Set out each line from the following listing that includes the word "down".
____ Materials provided
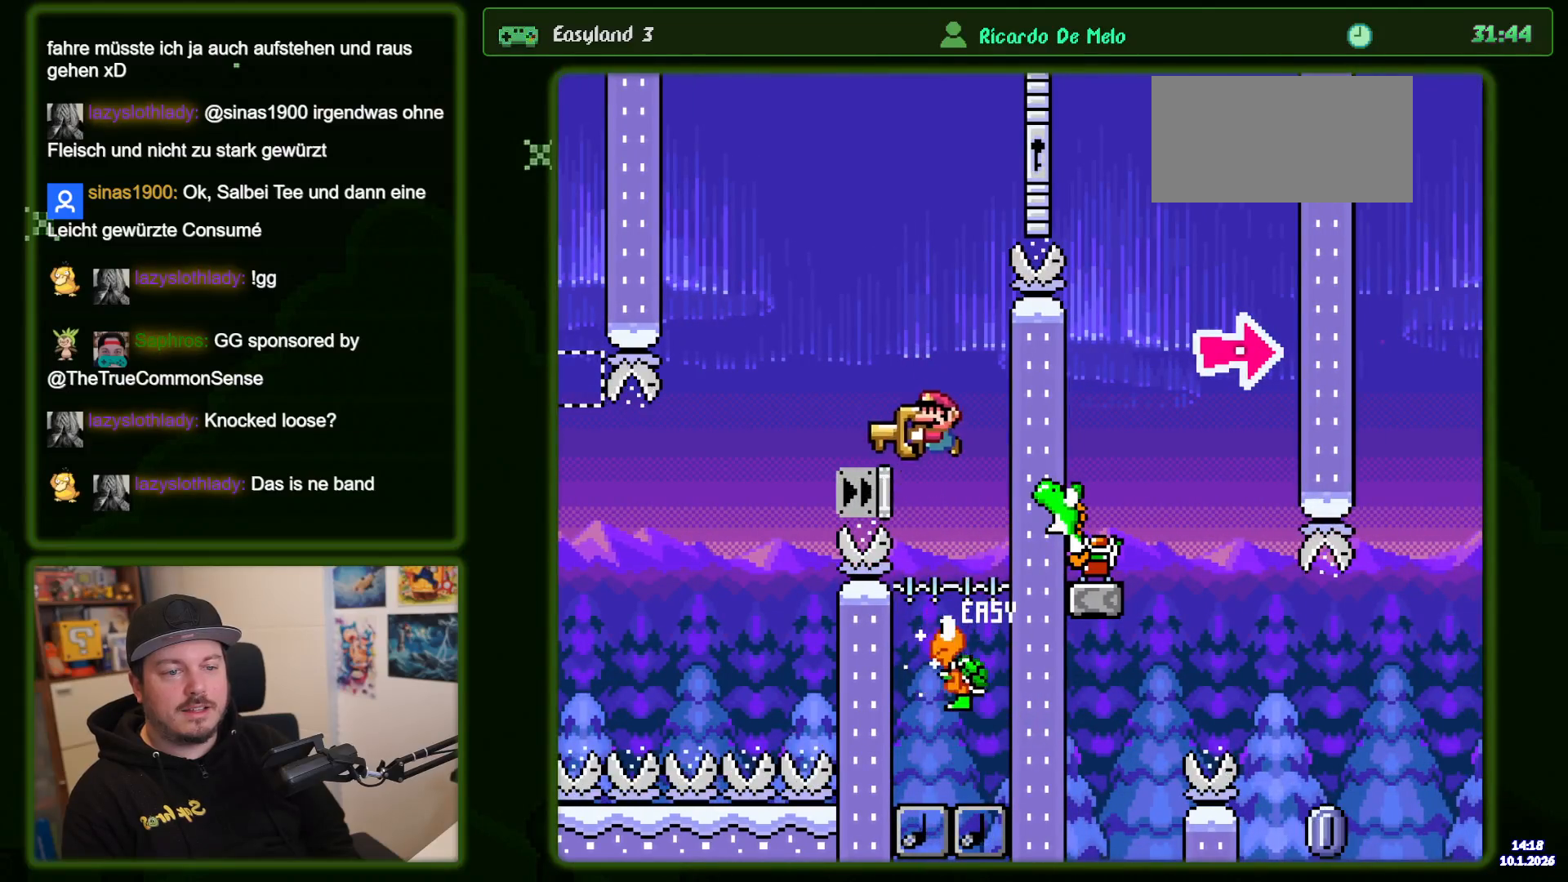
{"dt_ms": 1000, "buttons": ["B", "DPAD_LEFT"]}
________
____ Materials provided
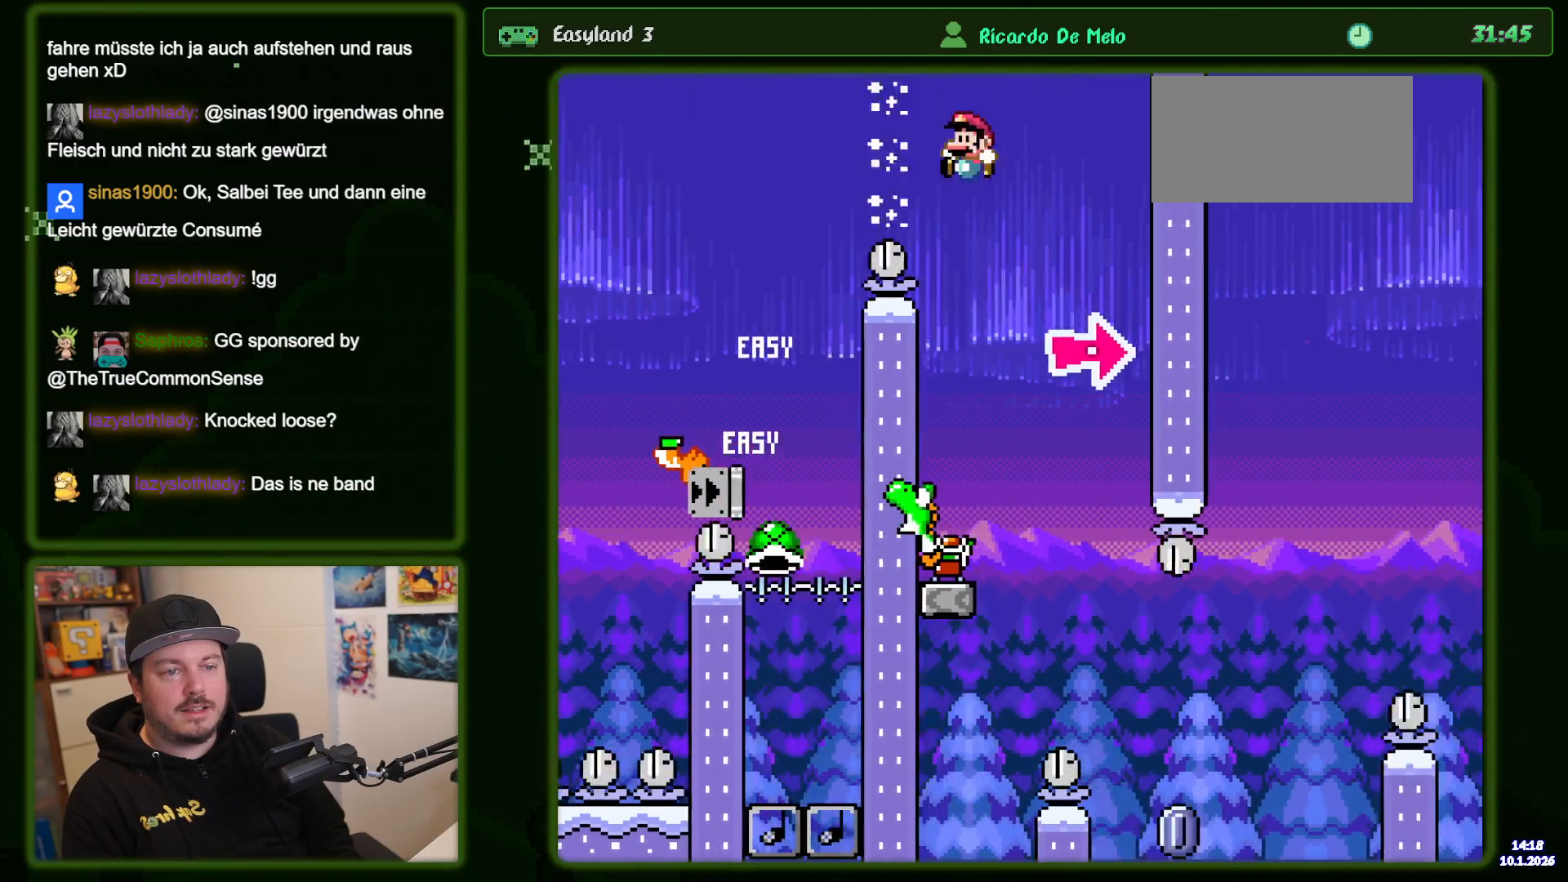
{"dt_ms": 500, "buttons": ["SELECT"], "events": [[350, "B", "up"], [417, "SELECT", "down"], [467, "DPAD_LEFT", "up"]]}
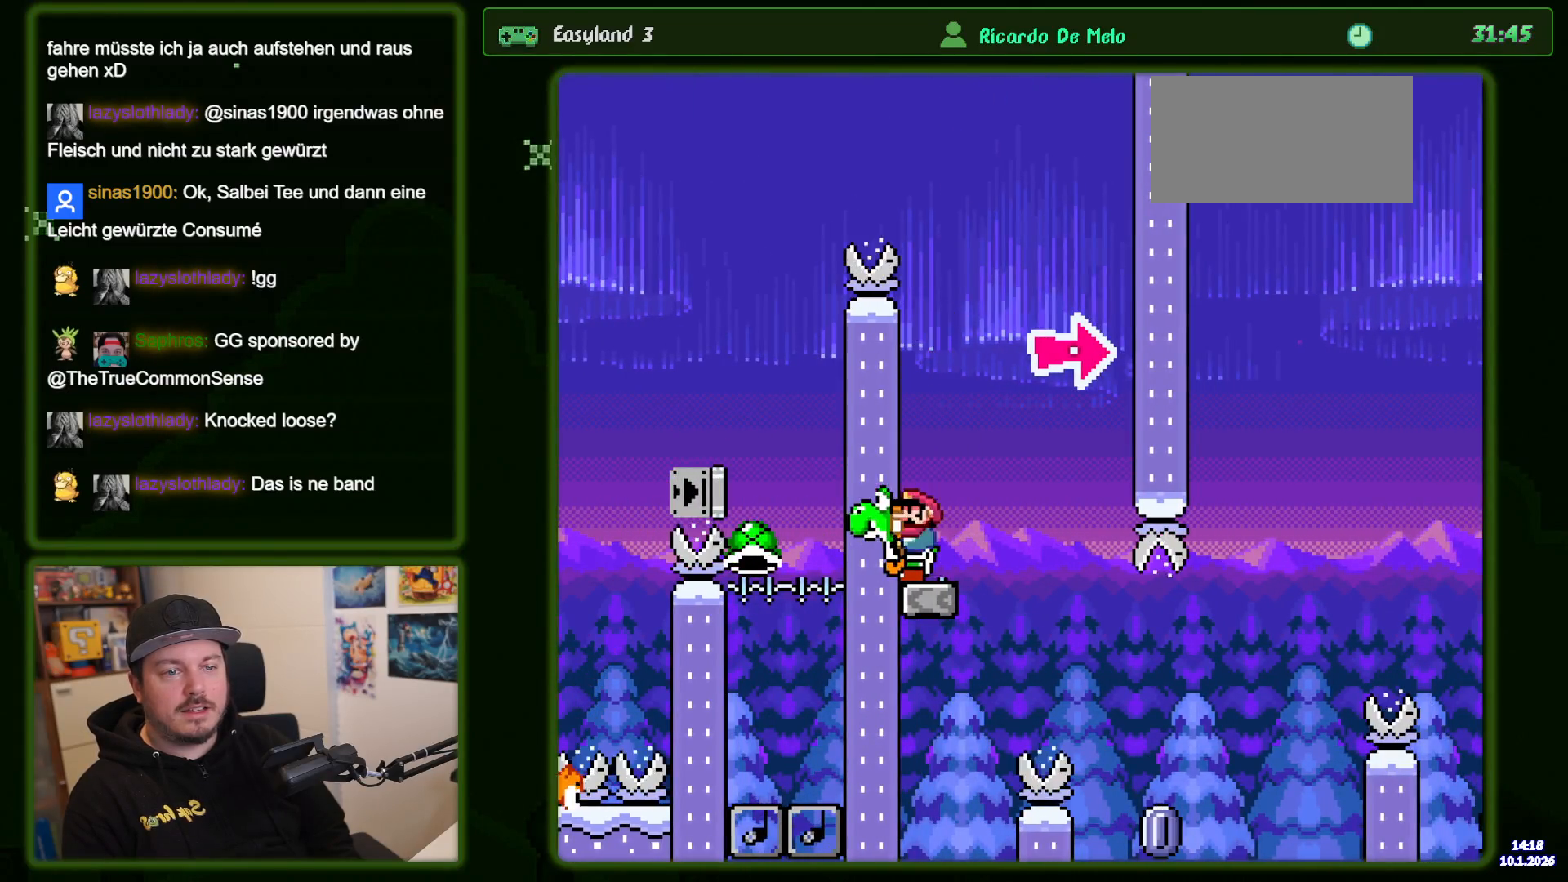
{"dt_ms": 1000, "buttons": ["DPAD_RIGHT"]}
________
____ Materials provided
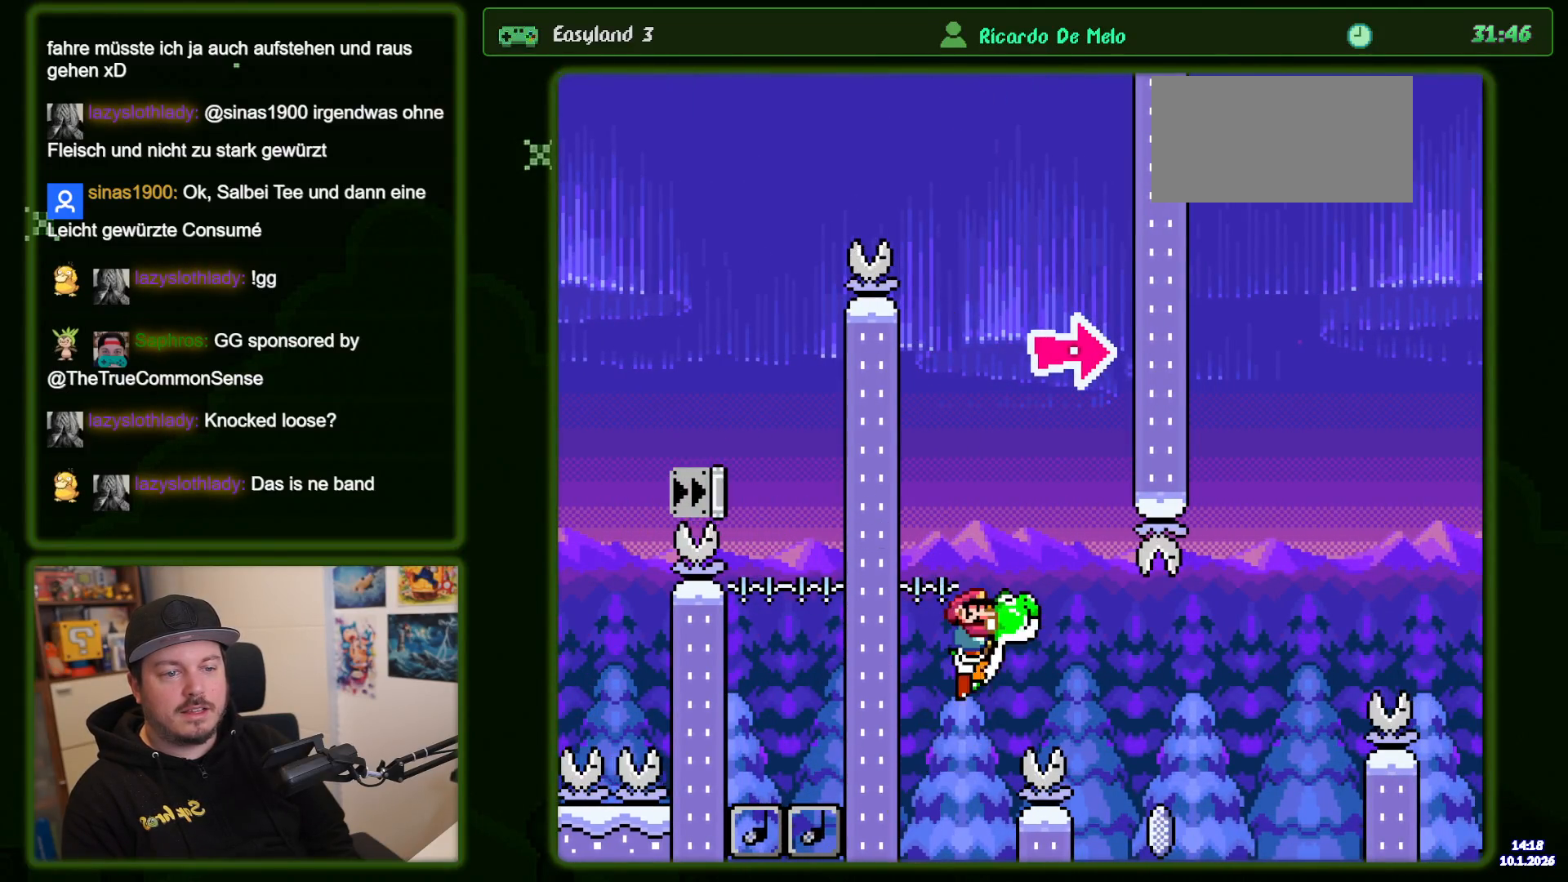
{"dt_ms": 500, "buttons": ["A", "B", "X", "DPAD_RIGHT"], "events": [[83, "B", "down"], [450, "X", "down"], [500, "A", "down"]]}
________
Result below ::
{"dt_ms": 500, "buttons": ["SELECT"], "events": [[350, "B", "up"], [417, "SELECT", "down"], [467, "DPAD_LEFT", "up"]]}
{"dt_ms": 500, "buttons": ["A", "B", "X", "DPAD_RIGHT"], "events": [[83, "B", "down"], [450, "X", "down"], [500, "A", "down"]]}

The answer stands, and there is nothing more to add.